Pour faire face aux variants du coronavirus, le gouvernement a imposé le port du Respirátor – masques de type FFP2 ou équivalents. Des spécialistes mettent toutefois en garde : cela ne sera pas un instrument miracle.
« Mon masque te protège, ton masque me protège. Avec le 'respirátor', c’est différent : il est censé avant tout protéger celui qui le porte » lance aujourd’hui le quotidien Deník N dans un dossier intitulé « Le respirátor, votre nouvel outil de protection quotidien ». C’est donc un changement majeur de doctrine sanitaire, mais dans les colonnes de ce même quotidien, on rappelle que le masque ne peut-être filtrant à son plein potentiel (au-delà de 94%) que s’il est porté correctement.
Autre problématique : le prix. Si les unités les plus bon-marchés se vendent aux alentours d’une quinzaine de couronnes, le tarif peut rapidement grimper à plusieurs dizaines de couronnes tchèques – plus d’un euro. Et ce, malgré l’exonération de TVA décidée début février.
Les Tchèques seront alors sans doute tentés de réutiliser les masques, en les désinfectant. Cependant, selon Kateřina Fabiánová de l'Institut national de la santé publique, « il est nécessaire de prendre en compte le fait que l'utilisation répétée de désinfectants à base d'alcool tue les bactéries et les virus, mais réduit l'efficacité des filtres respiratoires ». Dans un sujet, la Télévision tchèque rappelle également que le « respirátor » n’est utilisable que pour une durée de huit heures. Au-delà, l’efficacité du masque est considérablement amoindrie par la quantité d’humidité absorbée – y compris en le laissant sécher.
Si les mesures ressemblent beaucoup à celles de mars dernier, l’ambiance n’est pas la même. La lassitude s’est évidemment installée, mais n’est-ce pas aussi l’unité politique du pays qui a volé en éclat ?
La presse tchèque témoigne aujourd’hui de ces débats et des multiples facettes de cette crise : si le Deník N met la question des masques en Une, le journal économique Hospodářské noviny s’interroge lui sur le télétravail. En Une du quotidien Mladá fronta Dnes rien de tout cela : un policier contrôlant une attestation surplombe le titre d’un récit tragique : « Explosion du virus : il a tué la moitié des occupants d’une maison de retraite ». Dans un long podcast, un commentateur du site d’informations Seznam Zprávy se demande si les écoles pourront rouvrir, sachant que « le plan de test censé permettre la réouverture est inachevé ». Dans un autre article du site il est possible de lire qu’une école maternelle sur cinq avait signalé des cas en Bohême centrale et dans la région de Plzeň. « Dans la région de Hradec Králové - c'est même 44% des écoles maternelles », ajoute-t-il.

+++++

#### Travail à faire
A) Reprenez le passage de l'article sur les masques FFP2 qui commence par les mots contenant « Si les mesures » et se termine par « volé en éclat ? », en remplaçant « lassitude » par « fatigue ».
B) Répondez aux questions suivantes d'après l'article sur les masques FFP2 :
(i) Au-delà de quel taux un masque « respirátor » porté correctement peut-il filtrer ?
(ii) Selon la Télévision tchèque, pendant combien d'heures le « respirátor » est-il utilisable ?
(iii) Quelle part des écoles maternelles de la région de Hradec Králové est citée ?
C) Poursuivez, s'il vous plaît, l'article sur les masques FFP2 en Tchéquie à partir de sa dernière phrase.

#### Données d'entrée

+++++

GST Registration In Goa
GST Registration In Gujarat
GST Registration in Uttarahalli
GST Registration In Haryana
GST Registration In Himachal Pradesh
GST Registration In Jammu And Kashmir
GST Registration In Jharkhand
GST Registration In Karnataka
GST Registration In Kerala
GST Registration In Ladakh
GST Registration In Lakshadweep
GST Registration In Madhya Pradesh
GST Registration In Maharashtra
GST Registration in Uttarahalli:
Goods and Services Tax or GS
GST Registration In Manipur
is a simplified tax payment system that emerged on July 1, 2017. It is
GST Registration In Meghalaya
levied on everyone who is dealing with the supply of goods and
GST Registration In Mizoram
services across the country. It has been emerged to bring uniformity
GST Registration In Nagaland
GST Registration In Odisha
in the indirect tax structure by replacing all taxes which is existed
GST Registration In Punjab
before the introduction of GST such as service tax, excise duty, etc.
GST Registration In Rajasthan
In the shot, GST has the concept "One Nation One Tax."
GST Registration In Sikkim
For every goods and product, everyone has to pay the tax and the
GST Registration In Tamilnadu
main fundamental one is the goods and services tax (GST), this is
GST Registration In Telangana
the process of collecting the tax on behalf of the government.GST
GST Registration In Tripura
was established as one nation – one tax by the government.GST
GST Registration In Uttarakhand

+++++

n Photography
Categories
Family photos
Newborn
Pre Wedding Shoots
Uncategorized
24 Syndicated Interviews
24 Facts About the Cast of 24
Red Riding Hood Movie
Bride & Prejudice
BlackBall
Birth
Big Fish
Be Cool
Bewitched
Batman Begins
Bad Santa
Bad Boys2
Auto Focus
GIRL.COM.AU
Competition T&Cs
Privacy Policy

+++++

#### Exercices corrigés
A)
Si les mesures ressemblent beaucoup à celles de mars dernier, l’ambiance n’est pas la même. La fatigue s’est évidemment installée, mais n’est-ce pas aussi l’unité politique du pays qui a volé en éclat ?

B)
(i) Au-delà de 94 %.
(ii) Huit heures.
(iii) 44 % des écoles maternelles.

C)
Autre sujet sensible : la fermeture des entreprises et industries. Au micro de la Radio tchèque, la ministre du Travail et des Affaires sociales, Jana Maláčová (ČSSD) a déclaré vouloir « des tests obligatoires dans toutes les entreprises » et, avant que cela ne soit possible, devoir « fermer temporairement ou réduire les opérations industrielles ».
Signe de l’absence de consensus, perceptible depuis l’automne et la recrudescence du nombre de cas, le biochimiste Jan Trnka s’est dit sceptique quant à l’effet des mesures, au micro de Radiožurnál : « Les mesures prises ne sont pas les plus importantes : il aurait fallu limiter les contacts sur le lieu de travail et dans l'industrie. Sans cela, la majorité des contacts ne sont pas concernés par les mesures, et nous n’agissons que sur un petit nombre de contacts – et ce, même si à première vue l’impact sur la vie des gens est majeur ».
L’espoir réside en grande partie désormais dans la campagne de vaccination. A ce jour, près de 240 000 personnes ont reçu les deux doses nécessaires, et 173 000 autres ont reçu la première. Les médecins tchèques vaccinent environ 19 000 personnes chaque jour. Après le personnel soignant, et les plus de 80 ans, place désormais aux enseignants – qui s’inscrivent depuis samedi. Nouveau public ciblé, les plus de 70 ans qui peuvent s’inscrire depuis ce matin : ils sont 100 000 à l’avoir fait, en quelques heures.